La démocratie n’est pas une option
A Juvignac, la « démocratie participative est en action ». C’est en tout cas ce qui est annoncé sur le site internet de la commune et ce qui nous est dit à longueur de réunions et bulletins municipaux . La réalité semble être un peu moins dans « l’action », entre décisions prises par on-ne-sait-qui, grandes réunions de « concertations » pour entériner, semble-t-il, des choix déjà faits ou encore des des attitudes et réponses ressemblant à s’y méprendre à du mépris pendant les réunions du Conseil Municipal.
Nous ne prétendons pas avoir une baguette magique démocratique mais nous prétendons vouloir poser ces questions de façon publique et chercher collectivement des réponses pour tenter d’aller vers plus de démocratie.

Pour ce faire, il faut rappeler que la légitimité démocratique tient d’abord au vote populaire mais qu’être élu ne signifie pas ne plus avoir de comptes à rendre. C’est pourquoi, d’ailleurs, nous sommes favorables à des mandats révocatoires. Être élu ne signifie pas non plus ne pas tenir ses promesses. C’est pourquoi, lorsque nous signerons la charte Anticor, nous la respecterons.

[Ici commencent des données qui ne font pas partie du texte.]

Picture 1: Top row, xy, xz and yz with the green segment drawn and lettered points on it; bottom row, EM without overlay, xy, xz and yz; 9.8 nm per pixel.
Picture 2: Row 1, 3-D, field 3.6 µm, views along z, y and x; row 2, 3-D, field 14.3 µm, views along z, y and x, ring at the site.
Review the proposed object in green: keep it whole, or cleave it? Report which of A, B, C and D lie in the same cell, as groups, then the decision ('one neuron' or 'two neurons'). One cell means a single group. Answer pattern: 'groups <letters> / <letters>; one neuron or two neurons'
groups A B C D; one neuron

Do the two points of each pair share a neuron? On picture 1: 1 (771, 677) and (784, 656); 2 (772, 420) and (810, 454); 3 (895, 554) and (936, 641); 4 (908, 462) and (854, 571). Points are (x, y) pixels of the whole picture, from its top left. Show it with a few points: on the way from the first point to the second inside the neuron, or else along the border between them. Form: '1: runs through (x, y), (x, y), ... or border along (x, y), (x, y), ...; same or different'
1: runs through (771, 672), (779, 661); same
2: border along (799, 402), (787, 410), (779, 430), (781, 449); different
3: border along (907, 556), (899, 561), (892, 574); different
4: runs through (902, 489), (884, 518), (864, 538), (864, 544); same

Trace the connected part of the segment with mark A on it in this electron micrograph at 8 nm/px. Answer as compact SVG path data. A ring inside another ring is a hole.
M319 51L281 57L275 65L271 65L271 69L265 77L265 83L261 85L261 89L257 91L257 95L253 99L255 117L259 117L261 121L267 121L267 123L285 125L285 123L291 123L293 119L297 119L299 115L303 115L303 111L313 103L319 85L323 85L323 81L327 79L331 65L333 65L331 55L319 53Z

La démocratie est aussi une éthique qui signifie respecter l’opposition politique et ne pas la mépriser. La politique politicienne est faite parfois de mauvaise foi, c’est vrai, et c’est franchement agaçant. Mais l’opposition, dans un Conseil Municipal, est très isolée, du fait du mode de scrutin qui offre à une municipalité élue une majorité absolue écrasante même lorsqu’elle n’est pas majoritaire en voix. Ainsi, proposer la vice-présidence de la commission des finances à l’opposition nous semble une mesure simple et efficace pour avoir des débats certes francs mais surtout avec des arguments politiques.
Enfin, un programme ça se respecte, évidemment (même si cette évidence semble parfois ne pas l’être), mais il arrive parfois que des évènements non prévus par le programme surviennent. C’est ce qui s’est passé par exemple avec les débats concernant l’AS Juvignac. Plutôt que de prendre des décisions brutales, non concertées et donc incompréhensibles, il faut se donner, en début de mandat, une éthique démocratique à appliquer en toute transparence. Cela peut tenir en quelques principes simples comme consulter les personnes concernées, définir des critères de choix et s’y tenir, ouvrir aux habitant.es un temps de question lors de chaque Conseil municipal, permettre des votations citoyennes, favoriser le développement et s’appuyer sur les démarches de l’éducation populaire pour multiplier les modes de participation citoyenne à la vie municipale (enquêtes participatives, cahiers de doléances, assemblées de quartiers…)…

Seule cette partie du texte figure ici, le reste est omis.